What to work on -> Pick out every line in the data below that holds "middle".

Data records ->

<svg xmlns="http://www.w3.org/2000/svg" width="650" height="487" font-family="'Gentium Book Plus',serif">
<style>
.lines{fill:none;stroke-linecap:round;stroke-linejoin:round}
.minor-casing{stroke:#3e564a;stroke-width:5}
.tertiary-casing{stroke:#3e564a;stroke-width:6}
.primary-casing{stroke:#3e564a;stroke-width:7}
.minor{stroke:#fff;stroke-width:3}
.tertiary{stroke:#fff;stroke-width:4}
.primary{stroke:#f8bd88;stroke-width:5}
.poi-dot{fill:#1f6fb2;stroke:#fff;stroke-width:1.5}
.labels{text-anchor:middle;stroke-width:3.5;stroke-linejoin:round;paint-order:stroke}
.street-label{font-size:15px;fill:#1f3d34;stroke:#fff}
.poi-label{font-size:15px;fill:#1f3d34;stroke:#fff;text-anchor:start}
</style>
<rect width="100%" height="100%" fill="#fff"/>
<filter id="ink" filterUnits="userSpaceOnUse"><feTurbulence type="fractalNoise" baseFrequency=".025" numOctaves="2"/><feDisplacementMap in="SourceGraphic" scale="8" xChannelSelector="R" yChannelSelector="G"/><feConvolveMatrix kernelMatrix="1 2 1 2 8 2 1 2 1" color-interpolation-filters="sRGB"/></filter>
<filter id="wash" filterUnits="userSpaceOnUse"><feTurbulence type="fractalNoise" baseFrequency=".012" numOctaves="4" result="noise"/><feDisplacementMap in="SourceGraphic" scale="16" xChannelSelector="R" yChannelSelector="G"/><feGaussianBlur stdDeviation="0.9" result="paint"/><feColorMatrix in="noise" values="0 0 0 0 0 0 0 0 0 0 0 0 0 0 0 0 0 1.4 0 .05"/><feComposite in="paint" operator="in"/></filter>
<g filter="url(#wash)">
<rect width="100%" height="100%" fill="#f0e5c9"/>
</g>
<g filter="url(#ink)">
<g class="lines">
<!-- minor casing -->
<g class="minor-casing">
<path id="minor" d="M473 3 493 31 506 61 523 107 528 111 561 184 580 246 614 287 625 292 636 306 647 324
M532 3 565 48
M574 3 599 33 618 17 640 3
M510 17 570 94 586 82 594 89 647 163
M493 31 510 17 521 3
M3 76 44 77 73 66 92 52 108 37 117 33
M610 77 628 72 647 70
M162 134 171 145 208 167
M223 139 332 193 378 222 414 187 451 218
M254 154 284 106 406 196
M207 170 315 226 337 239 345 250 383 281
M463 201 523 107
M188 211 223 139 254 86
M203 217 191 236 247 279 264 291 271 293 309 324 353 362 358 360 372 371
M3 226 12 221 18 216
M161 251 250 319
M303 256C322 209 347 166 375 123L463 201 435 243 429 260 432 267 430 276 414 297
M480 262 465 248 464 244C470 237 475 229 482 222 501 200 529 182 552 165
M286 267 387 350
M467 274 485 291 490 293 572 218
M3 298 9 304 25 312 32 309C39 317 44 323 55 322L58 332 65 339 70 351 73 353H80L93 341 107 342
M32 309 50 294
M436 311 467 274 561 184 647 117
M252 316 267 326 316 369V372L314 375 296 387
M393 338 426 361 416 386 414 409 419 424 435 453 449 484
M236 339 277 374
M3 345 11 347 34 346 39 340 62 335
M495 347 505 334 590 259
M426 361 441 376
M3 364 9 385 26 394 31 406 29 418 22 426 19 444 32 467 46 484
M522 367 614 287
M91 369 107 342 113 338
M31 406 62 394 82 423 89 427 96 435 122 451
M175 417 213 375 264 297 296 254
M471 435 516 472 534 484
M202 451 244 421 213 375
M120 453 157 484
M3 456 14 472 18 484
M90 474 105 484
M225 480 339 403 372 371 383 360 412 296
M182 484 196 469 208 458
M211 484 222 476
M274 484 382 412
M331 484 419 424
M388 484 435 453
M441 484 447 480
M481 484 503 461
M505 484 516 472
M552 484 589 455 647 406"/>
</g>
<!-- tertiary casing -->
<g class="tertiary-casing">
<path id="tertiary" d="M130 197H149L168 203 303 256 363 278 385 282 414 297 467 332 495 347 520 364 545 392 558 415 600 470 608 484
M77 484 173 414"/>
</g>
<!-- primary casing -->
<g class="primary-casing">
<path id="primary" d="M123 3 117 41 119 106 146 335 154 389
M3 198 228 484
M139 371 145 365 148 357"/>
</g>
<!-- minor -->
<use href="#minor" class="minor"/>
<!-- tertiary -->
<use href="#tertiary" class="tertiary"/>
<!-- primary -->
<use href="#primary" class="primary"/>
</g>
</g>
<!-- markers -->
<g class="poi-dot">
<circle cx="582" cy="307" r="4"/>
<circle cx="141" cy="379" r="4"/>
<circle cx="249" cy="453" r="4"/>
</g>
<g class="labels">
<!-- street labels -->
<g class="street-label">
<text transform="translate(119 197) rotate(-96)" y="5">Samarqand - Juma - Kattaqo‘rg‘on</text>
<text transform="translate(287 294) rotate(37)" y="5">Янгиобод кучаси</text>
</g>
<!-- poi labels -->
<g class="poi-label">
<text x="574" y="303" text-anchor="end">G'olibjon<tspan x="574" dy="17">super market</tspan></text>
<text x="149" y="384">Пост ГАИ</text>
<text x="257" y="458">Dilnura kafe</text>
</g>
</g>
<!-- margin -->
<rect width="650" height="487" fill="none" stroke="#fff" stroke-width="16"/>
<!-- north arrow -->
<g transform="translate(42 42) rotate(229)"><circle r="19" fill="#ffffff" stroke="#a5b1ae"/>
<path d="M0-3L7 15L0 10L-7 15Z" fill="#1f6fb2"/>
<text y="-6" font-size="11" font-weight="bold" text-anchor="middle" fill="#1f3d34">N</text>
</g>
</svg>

Answer for this exercise ->
.labels{text-anchor:middle;stroke-width:3.5;stroke-linejoin:round;paint-order:stroke}
<text y="-6" font-size="11" font-weight="bold" text-anchor="middle" fill="#1f3d34">N</text>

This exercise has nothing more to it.